Hobbes often described people as selfish and, because of this; he believed that a strong state was necessary to keep them in line. Hobbes also stated that life is “every man, against every man”. This meant that humans will always compete even when they would be better off cooperating. According to Hobbes, people are selfish, even when it would benefit them to cooperate with each other; because it is passion and not reason that governs people’s action. Hobbes states in his book, Leviathan, that life is a “war of all against all” because humans are always fighting for the limited recourses on the earth. Locke disagreed with Hobbes about virtuallyevery aspect of human nature. Locke believed that humans could be well-behaved and civilized and therefore a dictatorial or overly strong state is not needed. Locke also believed that people gain knowledge by experience; meaning that the more you live through the better decisions you will be able to make.
According to Locke, a ruler’s political authority is derived from the people who give the ruler his authority. Therefore, a state is in place for only one reason, to help those people who gave the state its power. Locke also believed that people have certain basic rights that cannot be taken away and any ruler who violates those rights is out-stepping his realm of power. These beliefs translated to his idea that religious tolerance was necessary in order for the state to be successful. The safest way a state could hold authority is to split the state into branches; giving each branch only as much power as needed to achieve its purpose. This he stated would stop one person or group from gaining excessive power and possibly abusing that power to the harm of the people.

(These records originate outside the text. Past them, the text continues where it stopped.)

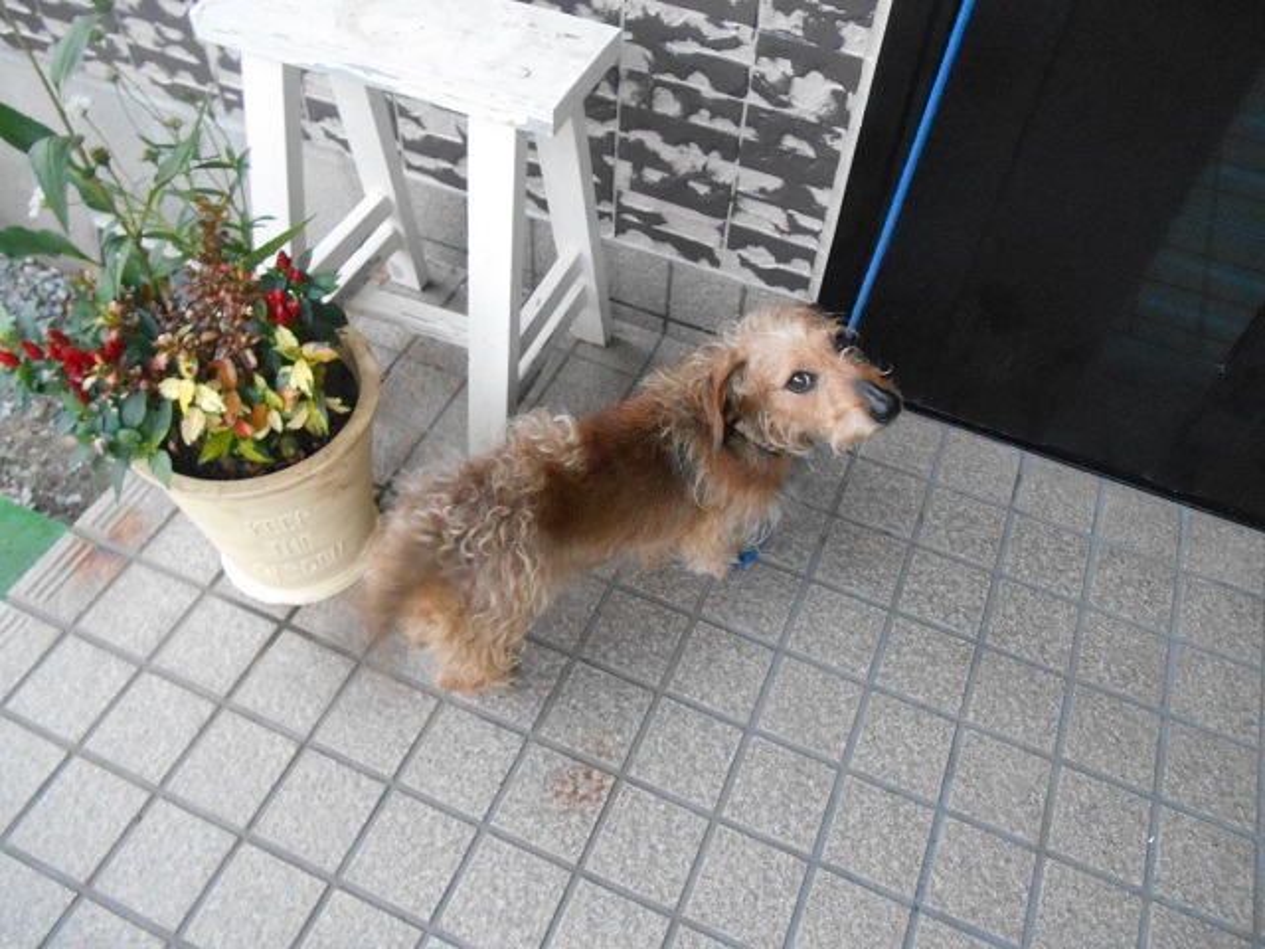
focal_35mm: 26
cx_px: 632
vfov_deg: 53.1
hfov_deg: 67.3
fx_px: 950
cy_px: 474
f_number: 3.4
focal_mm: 4.7
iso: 800
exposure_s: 1/15
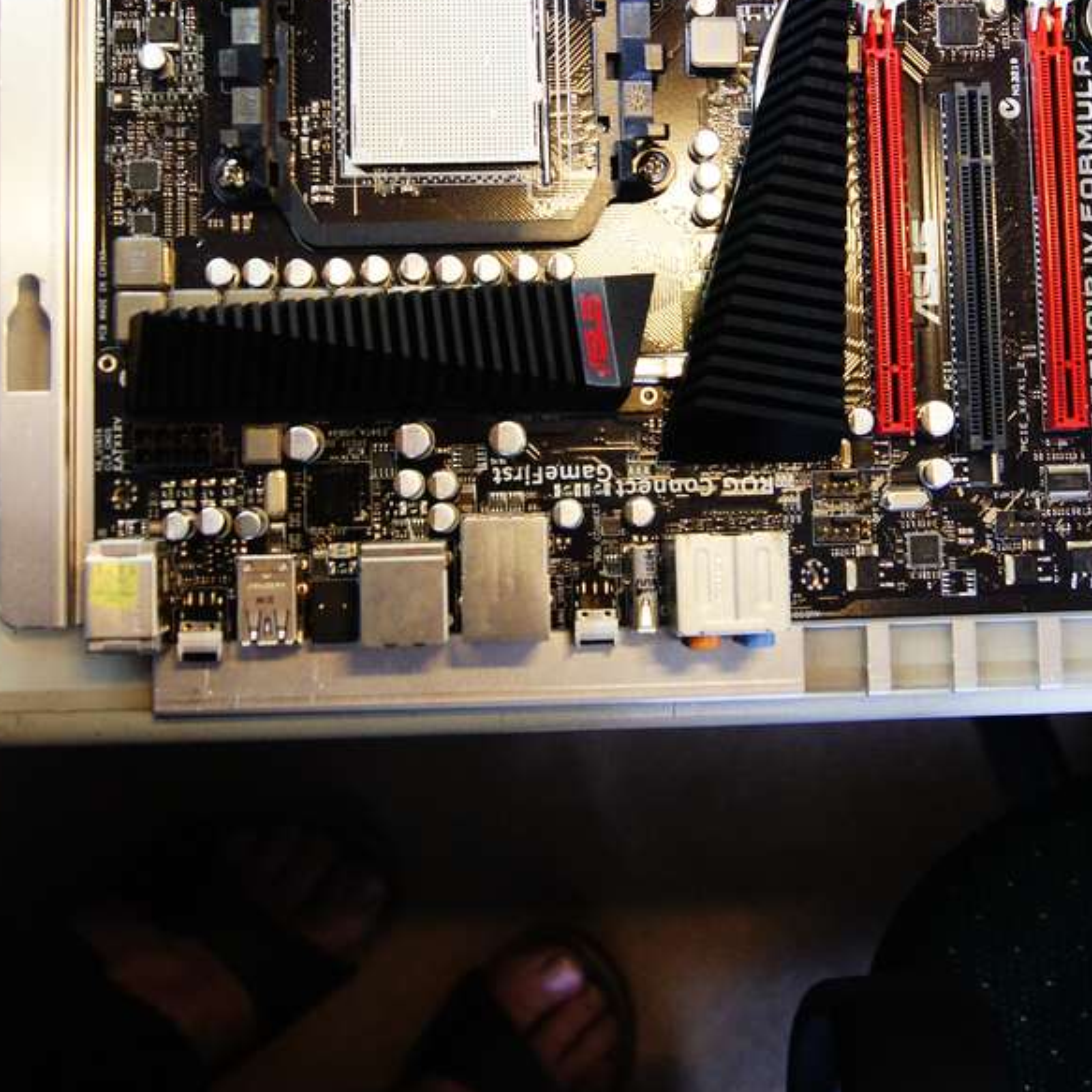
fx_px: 2248
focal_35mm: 63
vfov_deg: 26.9
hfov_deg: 27.2
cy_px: 257
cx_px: 690
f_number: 5
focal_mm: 24
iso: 800
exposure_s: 1/40
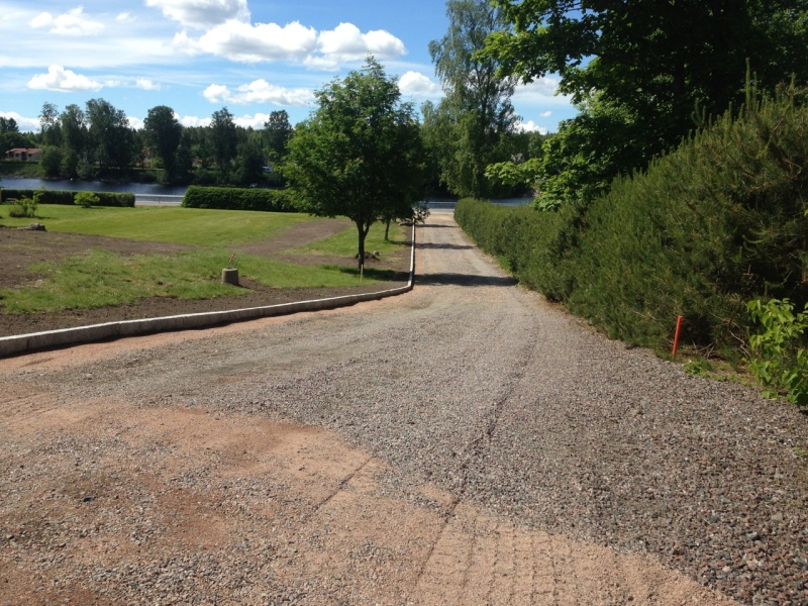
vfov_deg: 42.9
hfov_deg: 55.4
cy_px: 303
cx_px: 404
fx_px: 770
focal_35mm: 33
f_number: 2.4
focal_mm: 4.13
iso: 50
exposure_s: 1/1323
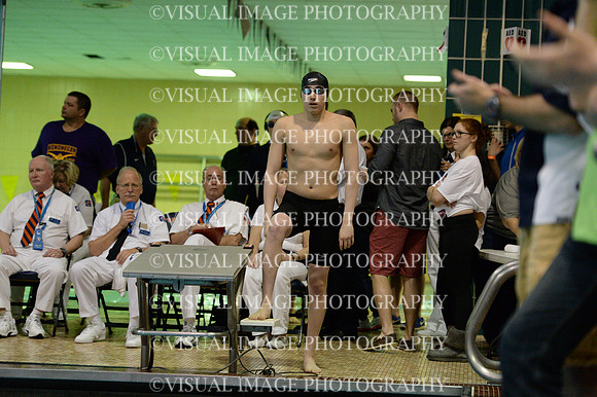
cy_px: 198
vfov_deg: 13.0
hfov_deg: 19.5
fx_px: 1740
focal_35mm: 105
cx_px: 298
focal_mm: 105
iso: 8000
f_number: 2.8
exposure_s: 1/500
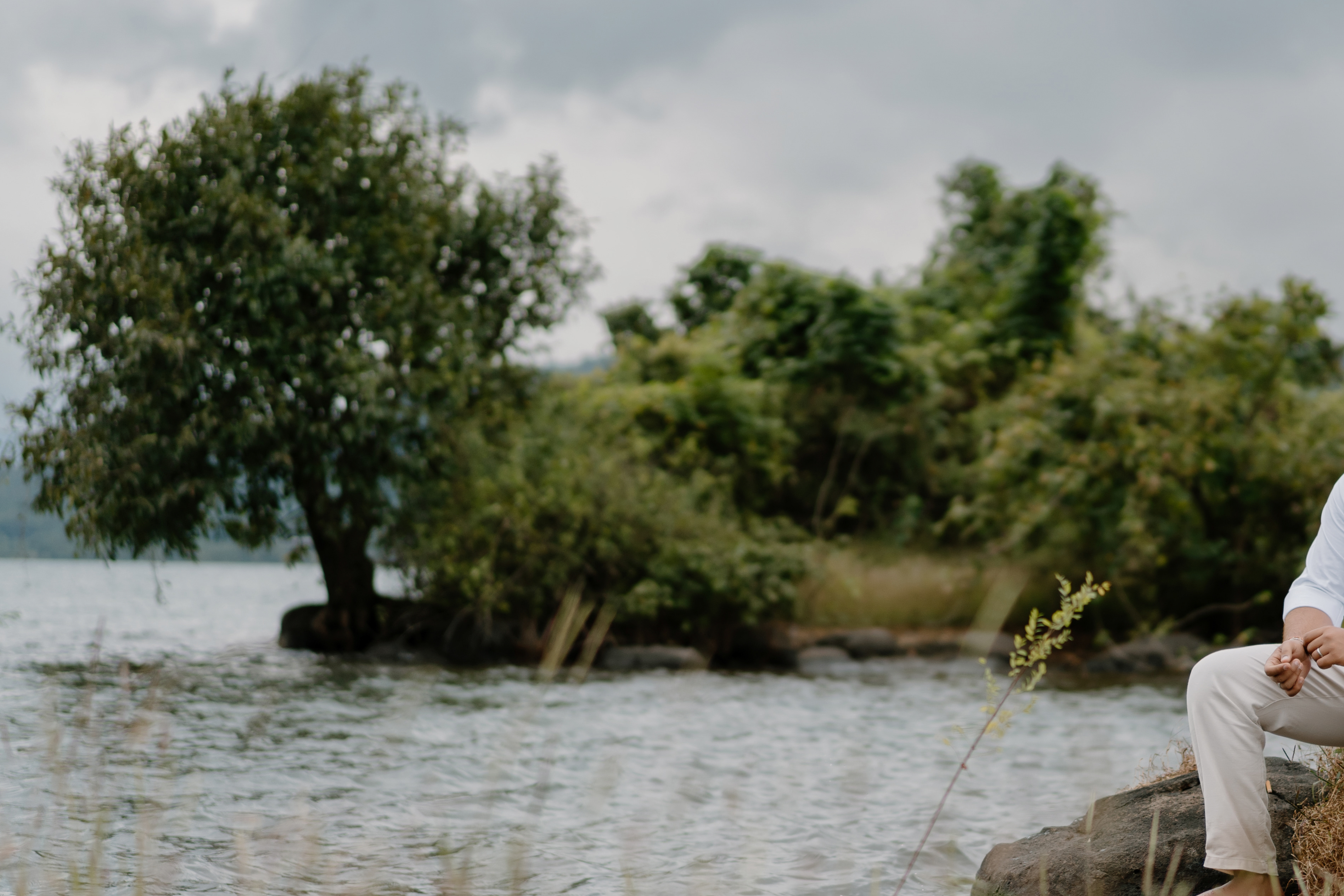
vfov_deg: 15.7
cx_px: 983
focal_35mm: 87
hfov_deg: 23.2
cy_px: 418
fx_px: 3248
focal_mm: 55
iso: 100
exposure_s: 1/3200
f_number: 1.8
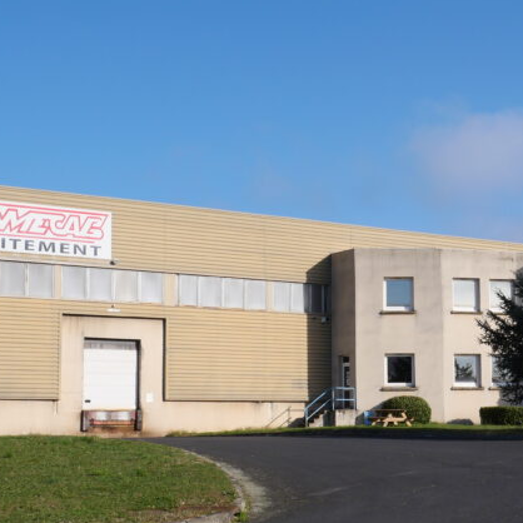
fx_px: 1111
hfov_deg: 26.1
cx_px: 402
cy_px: 307
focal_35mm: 65
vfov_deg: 26.4
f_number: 8
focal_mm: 15
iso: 200
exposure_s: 1/500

Hobbes held quite different beliefs regarding political authority. He believed that people are inherently selfish and greedy, and thus must have rulers with absolute power. If the ruler of a state does not have supreme and absolute power, Hobbes believed that the state will fall apart and descend into civil war. Hobbes who was living through the English civil war believed that civil war was the absolute worst thing that could happen to a state. While Hobbes believed in an absolute political power, he also believed that, unless the people were harming each other, the monarch should not bother them and should keep to himself.
A long disputed topic is whether in certain circumstances humans have a right to rebel against an unjust state. Hobbes believed that the only time rebellion is justified is if the state threatens the life of the populace. Further, Hobbes believed a state should be obeyed even when it violates the law of God. Locke, on the other hand, believed that humans are born with natural rights including life, liberty, and property. Locke stated that, if any of these natural rights were violated by a state, the people had the right and reason to rebel. Power, according to Locke, came from the people and, therefore, they had the right to take it back. Locke was not encouraging rebellion, but he was trying to show rulers that the best way to prevent rebellion is to keep the trust that the people have given them and use it wisely and fairly.
Obviously, Locke and Hobbes disagreed with many key issues including human nature, political authority, and right to rebellion. Locke believed humans are basically good, while Hobbes believed them to be selfish. Locke believed political authority rested with the people, while Hobbes believed an absolute monarch should have complete authority. Hobbes and Locke agreed that there were certain times when rebellion was righteous but Locke believed this to be far less frequent than Hobbes.